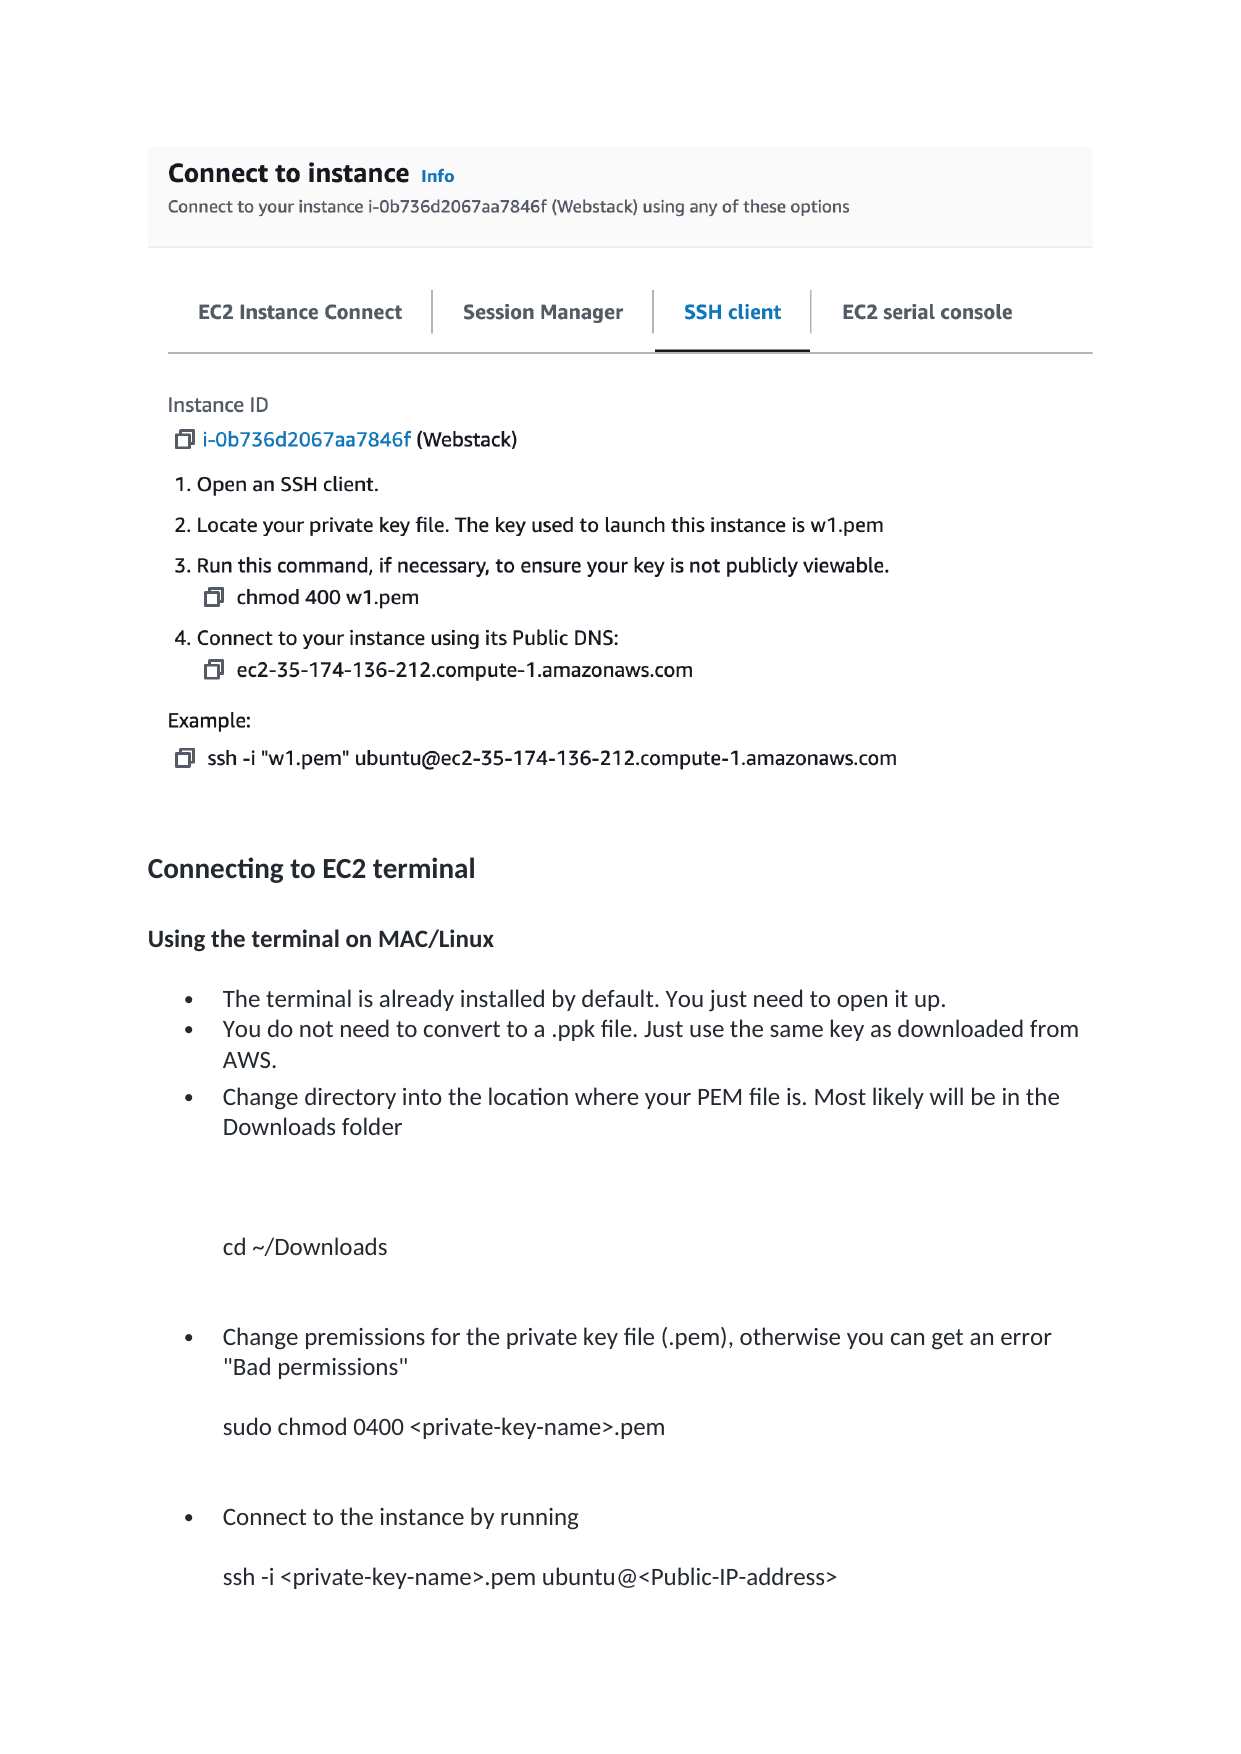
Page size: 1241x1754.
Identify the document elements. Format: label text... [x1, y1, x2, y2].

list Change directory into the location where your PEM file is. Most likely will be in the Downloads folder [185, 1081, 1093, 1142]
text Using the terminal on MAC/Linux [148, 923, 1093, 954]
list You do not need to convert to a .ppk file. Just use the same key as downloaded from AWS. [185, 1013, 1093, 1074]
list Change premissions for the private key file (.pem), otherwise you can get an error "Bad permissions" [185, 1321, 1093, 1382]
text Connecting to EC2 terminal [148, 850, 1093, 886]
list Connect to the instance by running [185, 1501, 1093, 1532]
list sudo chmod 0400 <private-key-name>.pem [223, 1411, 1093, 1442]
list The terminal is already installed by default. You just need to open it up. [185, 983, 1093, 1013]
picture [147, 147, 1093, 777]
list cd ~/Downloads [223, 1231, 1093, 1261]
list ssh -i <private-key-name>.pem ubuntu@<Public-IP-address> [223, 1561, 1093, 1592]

WORK TASK: Print every entry verbatim and leave all pictures out.

EXERCISE RESULT:
Page size: 1241x1754.
Identify the document elements. Format: label text... [x1, y1, x2, y2].

list Change directory into the location where your PEM file is. Most likely will be in the Downloads folder [185, 1081, 1093, 1142]
text Using the terminal on MAC/Linux [148, 923, 1093, 954]
list You do not need to convert to a .ppk file. Just use the same key as downloaded from AWS. [185, 1013, 1093, 1074]
list Change premissions for the private key file (.pem), otherwise you can get an error "Bad permissions" [185, 1321, 1093, 1382]
text Connecting to EC2 terminal [148, 850, 1093, 886]
list Connect to the instance by running [185, 1501, 1093, 1532]
list sudo chmod 0400 <private-key-name>.pem [223, 1411, 1093, 1442]
list The terminal is already installed by default. You just need to open it up. [185, 983, 1093, 1013]
picture [147, 147, 1093, 777]
list cd ~/Downloads [223, 1231, 1093, 1261]
list ssh -i <private-key-name>.pem ubuntu@<Public-IP-address> [223, 1561, 1093, 1592]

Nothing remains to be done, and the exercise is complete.